In the fine tuning, the tuner concentrates on both the fundamental, the octave and the timbre. The same rules as earlier mentioned for coarse tuning also apply to the fine tuning. You keep on going around the pan, adjusting the partials and the fundamental of each note, this time only making small adjustments, see figures 9.7 through 9.13. If the first tuning is properly done, the fine tuning will only be a minor adjustment.

During the fine tuning you will need a strong stand to hang the pan on, see fig. 11.1. Furthermore, a well-tuned instrument or an electronic tuning device is needed to determine the correct pitch.

Photo

Fig. 11.1 Putting the pan on a stand for fine tuning. Picture showing tuning hammer, stick and electronic tuning device.

When a note reaches the right pitch, the tuner often makes some hard strokes with the stick to decide if the note is stable. If the pitch remains the same, the note is stable, otherwise it has to be re-shaped with a bit higher arch to make it more stable. Sometimes a hard stroke or a hard tap with the end of the stick can be used to fine-adjust the pitch of the note, see fig. 11.2.

Photo

Fig. 11.2 Using the stick for a final adjustment of the pitch.

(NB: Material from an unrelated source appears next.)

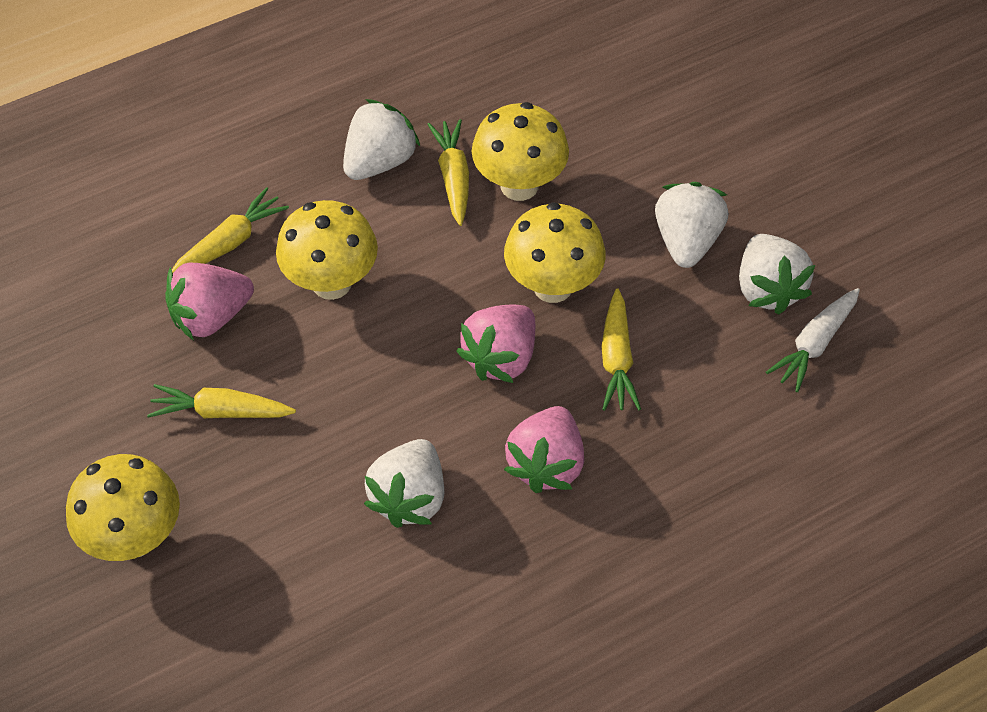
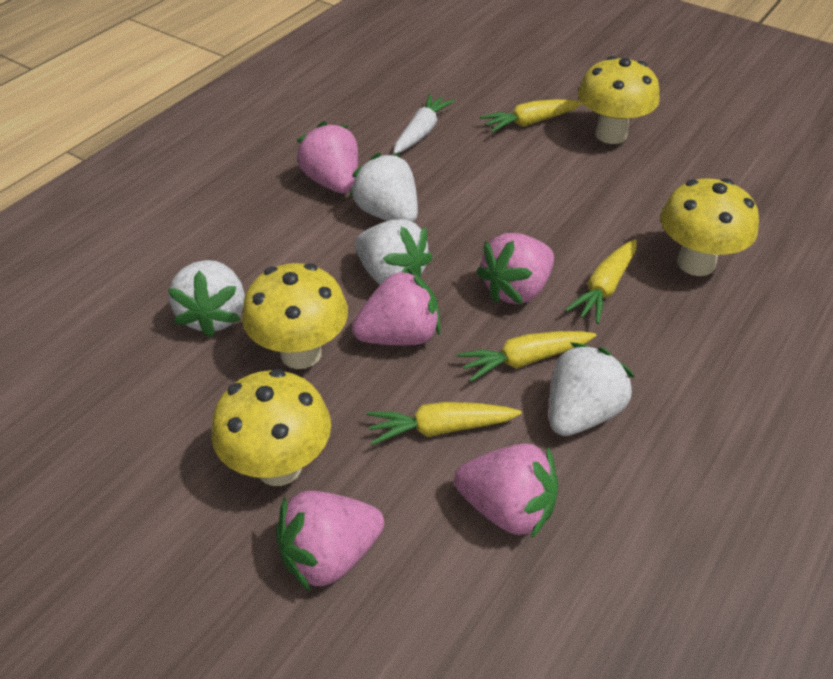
pink strawberry: [165,263,254,341] [456,305,535,383] [504,406,584,493] = 3 -> [276,491,384,591] [297,121,358,194] [352,268,441,345] [454,443,558,539] [476,233,554,304] = 5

If the pan is to be covered with chromium, the pitch and sound of the notes will change because of the extra metal put on. Even if this is the case, the tuner tries to tune the notes as well as possible at this stage. Hard tuning after the chroming will bend the metal enough to cause small cracks in the chromium layer. Later, air humidity may reach the steel through the cracks and make the pan rust.